I breathed in His strength and leaned forward, and in that pivotal moment I looked the doctor soberly in the eye. God had pointed me in a new direction, and with great determination and focus, I said, “Okay…so now what?”

When our children are first born, they hold so much promise and mystery, and in our flesh it is tempting to imagine their future. When our son was diagnosed with autism, God showed me that I would need to let go of my ideas of what I thought he should be. Until I fully released my agenda into God’s hands, I would not be able to receive all the blessings that God intended to bring through this special child. And although God had guarded my heart and mind against despair, there was still a process that had to happen, a shifting and refocusing.

One morning a few years ago, as I was writing at my desk, my daughter brought me a 3-D picture to see if I could find the image.
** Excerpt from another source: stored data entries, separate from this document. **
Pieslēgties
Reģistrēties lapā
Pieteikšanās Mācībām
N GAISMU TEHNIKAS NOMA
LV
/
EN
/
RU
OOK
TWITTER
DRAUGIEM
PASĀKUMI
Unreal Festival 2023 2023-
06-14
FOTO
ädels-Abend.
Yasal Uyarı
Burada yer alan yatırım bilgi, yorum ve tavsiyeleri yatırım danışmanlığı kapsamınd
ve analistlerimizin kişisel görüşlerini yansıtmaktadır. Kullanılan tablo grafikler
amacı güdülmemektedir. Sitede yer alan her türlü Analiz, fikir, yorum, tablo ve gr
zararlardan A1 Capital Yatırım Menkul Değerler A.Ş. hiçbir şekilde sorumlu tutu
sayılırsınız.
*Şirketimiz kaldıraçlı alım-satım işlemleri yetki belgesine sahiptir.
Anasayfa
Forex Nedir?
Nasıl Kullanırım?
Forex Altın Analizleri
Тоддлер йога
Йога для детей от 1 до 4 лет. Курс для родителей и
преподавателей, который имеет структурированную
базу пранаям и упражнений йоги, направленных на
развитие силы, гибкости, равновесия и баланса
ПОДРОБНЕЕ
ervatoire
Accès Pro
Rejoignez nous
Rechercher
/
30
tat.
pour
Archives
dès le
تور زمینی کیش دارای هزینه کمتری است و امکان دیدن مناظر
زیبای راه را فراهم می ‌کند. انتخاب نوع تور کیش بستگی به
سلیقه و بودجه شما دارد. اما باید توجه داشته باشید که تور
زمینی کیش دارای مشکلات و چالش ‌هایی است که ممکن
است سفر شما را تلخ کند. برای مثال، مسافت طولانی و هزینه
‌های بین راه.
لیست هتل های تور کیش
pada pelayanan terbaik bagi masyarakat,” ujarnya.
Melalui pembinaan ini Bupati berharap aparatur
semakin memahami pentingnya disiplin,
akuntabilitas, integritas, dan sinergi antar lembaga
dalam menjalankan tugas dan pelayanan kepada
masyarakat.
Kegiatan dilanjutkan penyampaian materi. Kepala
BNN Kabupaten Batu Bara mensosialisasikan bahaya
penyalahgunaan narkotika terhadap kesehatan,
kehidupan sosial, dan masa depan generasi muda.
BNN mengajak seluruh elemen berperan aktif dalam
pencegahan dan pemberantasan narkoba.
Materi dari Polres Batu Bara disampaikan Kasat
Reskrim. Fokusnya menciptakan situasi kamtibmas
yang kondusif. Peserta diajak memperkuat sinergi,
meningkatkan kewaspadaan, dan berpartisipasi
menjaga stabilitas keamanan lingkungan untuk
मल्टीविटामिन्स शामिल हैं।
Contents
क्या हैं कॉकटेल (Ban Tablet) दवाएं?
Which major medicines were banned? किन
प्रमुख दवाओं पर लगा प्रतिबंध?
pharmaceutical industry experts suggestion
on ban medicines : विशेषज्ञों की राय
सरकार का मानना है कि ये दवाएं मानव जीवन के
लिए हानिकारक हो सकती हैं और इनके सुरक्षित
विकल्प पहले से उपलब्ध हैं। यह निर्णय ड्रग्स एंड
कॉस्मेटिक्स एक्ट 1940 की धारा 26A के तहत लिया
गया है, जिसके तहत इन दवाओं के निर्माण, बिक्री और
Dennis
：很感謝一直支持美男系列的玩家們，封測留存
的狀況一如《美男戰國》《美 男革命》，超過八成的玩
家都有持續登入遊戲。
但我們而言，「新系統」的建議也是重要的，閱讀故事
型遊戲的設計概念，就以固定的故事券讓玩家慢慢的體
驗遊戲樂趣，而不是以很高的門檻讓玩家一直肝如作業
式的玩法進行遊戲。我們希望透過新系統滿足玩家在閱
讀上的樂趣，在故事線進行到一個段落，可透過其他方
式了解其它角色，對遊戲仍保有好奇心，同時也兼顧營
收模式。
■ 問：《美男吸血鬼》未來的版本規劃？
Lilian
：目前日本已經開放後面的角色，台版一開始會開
I held it close to my nose and let my eyes relax. As I slowly pulled it away, the image became clear. In relaxing, even allowing my eyes to go blurry for a time, my perspective was transformed. Once my focus shifted, the new picture was easy to spot. Instead of seeing the mish-mosh of seemingly random patterns, I could clearly see the crisp outline of a horse emerge from the page.

What a great metaphor! When we relax and allow God to refocus the eyes of our heart, a new image clearly emerges. Things may be confusing at first—blurry—but soon the events and circumstances of our life don’t seem so random, and instead of asking why, we are left asking how. Instead of crying out to God for answers, we cry out to God for wisdom and direction.

During my season of refocusing on Griffyn’s diagnosis, God gave me this verse: “I tell you the truth, unless a kernel of wheat falls to the ground and dies, it remains only a single seed.  But if it dies, it produces many seeds.”  (John 12:24) Once I let go of the child I thought I had, the one I’d created in my own imagination, I could open myself to so many new possibilities. God has so many riches in store for those who are willing let their own agendas die and trust Him for the harvest.

Jenni Stahlmann

Jenni Stahlmann is the mom of six kids (ages 4 to 18) with #7 due in August and one on the autism spectrum. She and her husband Matthew homeschool the whole brood. Jenni has been a journalist for more than 20 years, having covered government, business and family issues for a wide range of magazines and newspapers. Currently, she and Jody co-host a weekly syndicated radio show, write a weekly newspaper column and freelance articles and speak at churches, political groups and homeschool conventions about parenting on purpose.